Exercise brief: Please count the lines in the records that contain the string "cuisines", with case counting toward a match. Reply with the number only.

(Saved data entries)
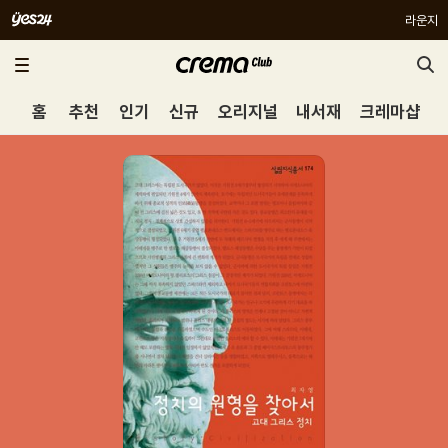
라운지
홈
추천
인기
신규
오리지널
내서재
크레마샵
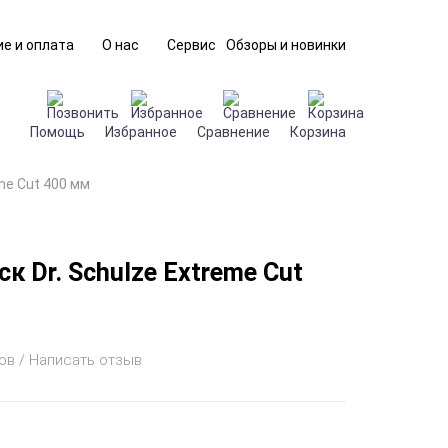
е и оплата
О нас
Сервис
Обзоры и новинки
Помощь
Избранное
Сравнение
Корзина
me Cut 400 мм
к Dr. Schulze Extreme Cut
ов / Написать отзыв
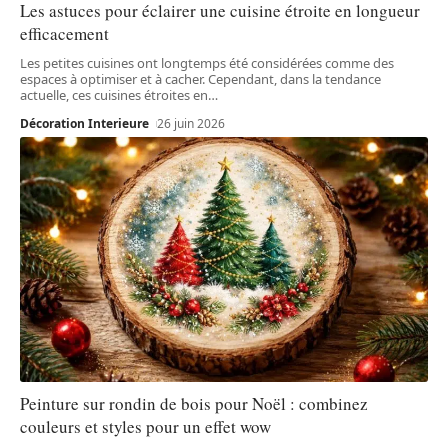
Les astuces pour éclairer une cuisine étroite en longueur
efficacement
Les petites cuisines ont longtemps été considérées comme des
espaces à optimiser et à cacher. Cependant, dans la tendance
actuelle, ces cuisines étroites en
…
Décoration Interieure
26 juin 2026
Peinture sur rondin de bois pour Noël : combinez
couleurs et styles pour un effet wow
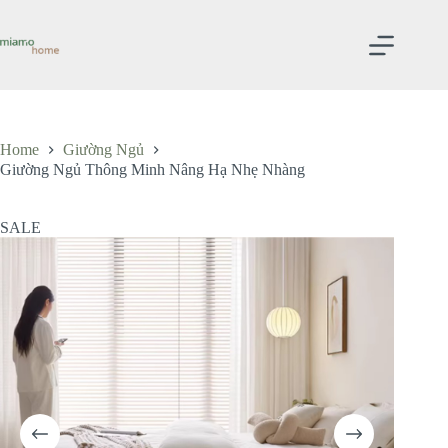
Skip
to
content
Home
Giường Ngủ
Giường Ngủ Thông Minh Nâng Hạ Nhẹ Nhàng
SALE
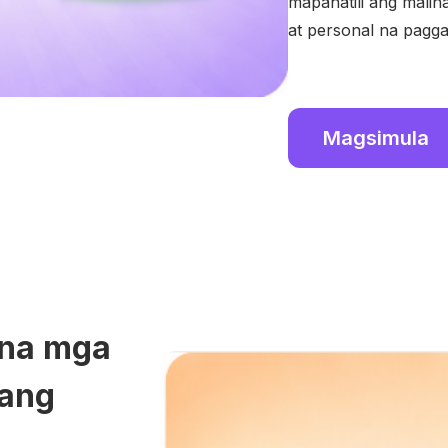
mapanatili ang malin
at personal na pagga
Magsimula
l na mga
 ang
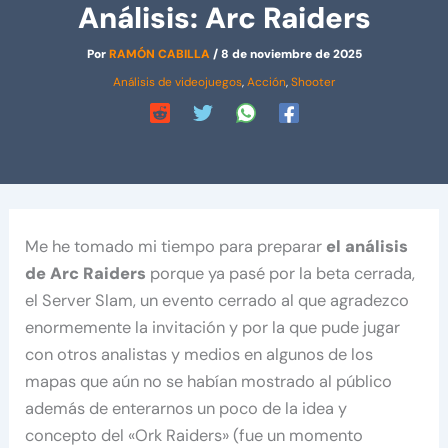
Análisis: Arc Raiders
Por
RAMÓN CABILLA
/
8 de noviembre de 2025
Análisis de videojuegos
,
Acción
,
Shooter
Me he tomado mi tiempo para preparar
el análisis
de Arc Raiders
porque ya pasé por la beta cerrada,
el Server Slam, un evento cerrado al que agradezco
enormemente la invitación y por la que pude jugar
con otros analistas y medios en algunos de los
mapas que aún no se habían mostrado al público
además de enterarnos un poco de la idea y
concepto del «Ork Raiders» (fue un momento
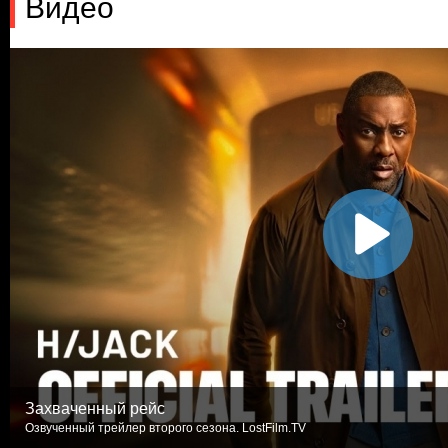
Видео
Захваченный рейс
Озвученный трейлер второго сезона. LostFilm.TV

Task result: 2